Among Central Texas counties, Travis and Williamson experienced year-over-year increases so far in 2010, while Hays and Bastrop counties' total declined. Travis County posted the largest amount, with about 8,550 foreclosures up from 7,289. The amount is up about 404 percent from nine years ago. Williamson County homeowners foreclosed on 5,145 properties, up from 4,508 in 2009.
Austin realtors are reporting a fourth annual decline in existing home sales, according to report last week in the Statesman, but they're forecasting a turnaround in 2011.
To keep the news in perspective, we sought some sober second thought from Jim Gaines at the Texas A&M Real Estate Center. He said a ten percent increase in foreclosure numbers might not be as alarming as you would think.
"Austin has done very well and in fact has gained in employment and experienced an economic upswing over the past year or so, but during 2009, like most of Texas, we had our downturn. I suspect it is coming around now, that the statistics are catching up," Gaines said.
"By that, I mean, people who might have lost their job or had other hardships leading to the foreclosure, it generally has a lag of three to six months, before a foreclosure notice is filed and so forth," he said.

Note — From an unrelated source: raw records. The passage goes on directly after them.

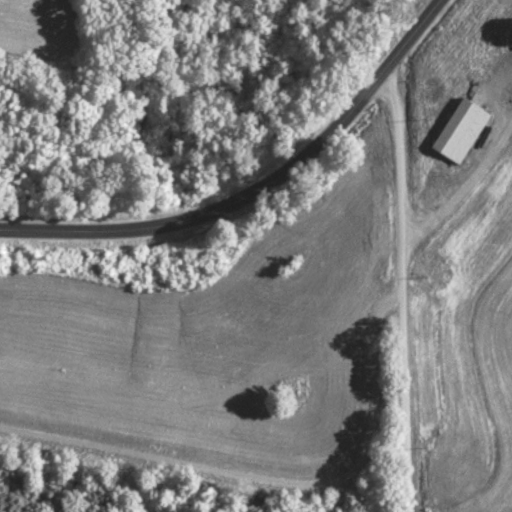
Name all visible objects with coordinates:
building: (455, 132)
road: (467, 194)
road: (261, 195)
road: (406, 290)
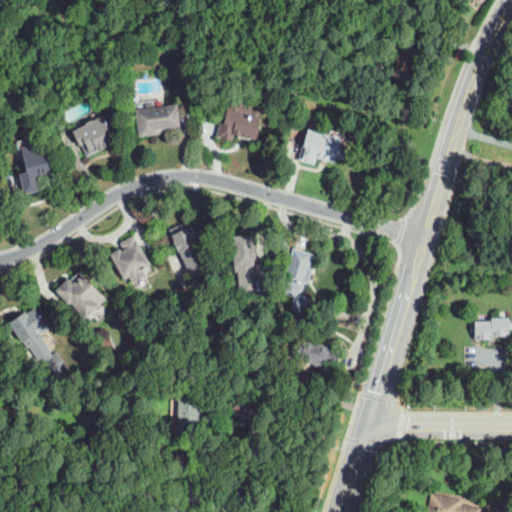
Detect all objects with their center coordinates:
building: (401, 11)
building: (403, 63)
road: (481, 64)
building: (152, 118)
building: (156, 119)
building: (236, 121)
building: (238, 122)
building: (94, 135)
building: (86, 136)
road: (485, 136)
building: (313, 146)
building: (321, 147)
building: (33, 164)
building: (24, 167)
road: (426, 172)
road: (205, 180)
road: (441, 182)
road: (191, 188)
building: (188, 249)
road: (419, 255)
building: (124, 260)
building: (128, 260)
building: (243, 261)
building: (237, 263)
building: (297, 279)
building: (81, 294)
building: (72, 296)
building: (486, 328)
building: (491, 328)
building: (31, 332)
building: (34, 341)
road: (391, 348)
building: (306, 352)
building: (314, 352)
road: (500, 381)
road: (380, 399)
building: (241, 410)
road: (450, 412)
building: (188, 414)
road: (402, 425)
traffic signals: (368, 427)
road: (440, 427)
road: (298, 430)
road: (349, 430)
road: (444, 441)
road: (364, 442)
road: (353, 469)
building: (449, 504)
building: (183, 509)
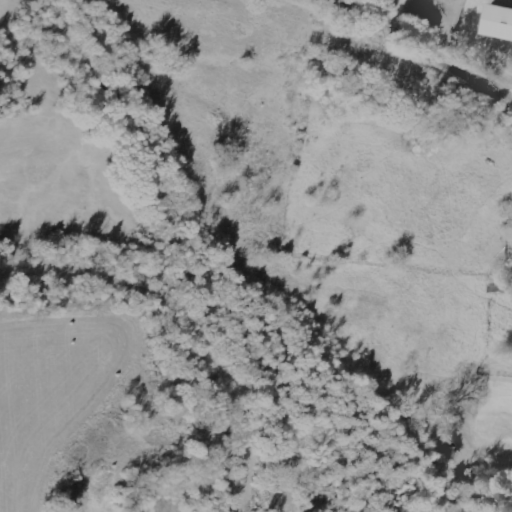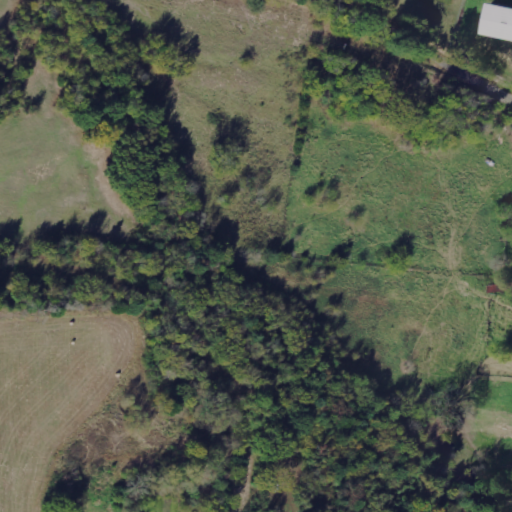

"A second factor is that we know a lot of the lending institutions, especially nationally, but even in Texas, are not staffed to handle large increases in the number of problem loans, so it takes them a while to process that," Gaines said.
"Thirdly, don't forget that the early part of 2009 was a pretty good time period. The numbers were fairly low."
We were also curious to get Gaines' take on implications for the housing market should the State Legislature choose to deal with its massive budget gap by slashing state jobs, a measure that could disproportionately affect Austin.
He eschewed Doomsday predictions and said even if there were layoffs, it wouldn't necessarily be dire. "Remember when the legislature meets in January, they're looking over the next two years, so they don't have to do everything all at once. They can spread it out over time, so that it doesn't have as big of a shock on the market."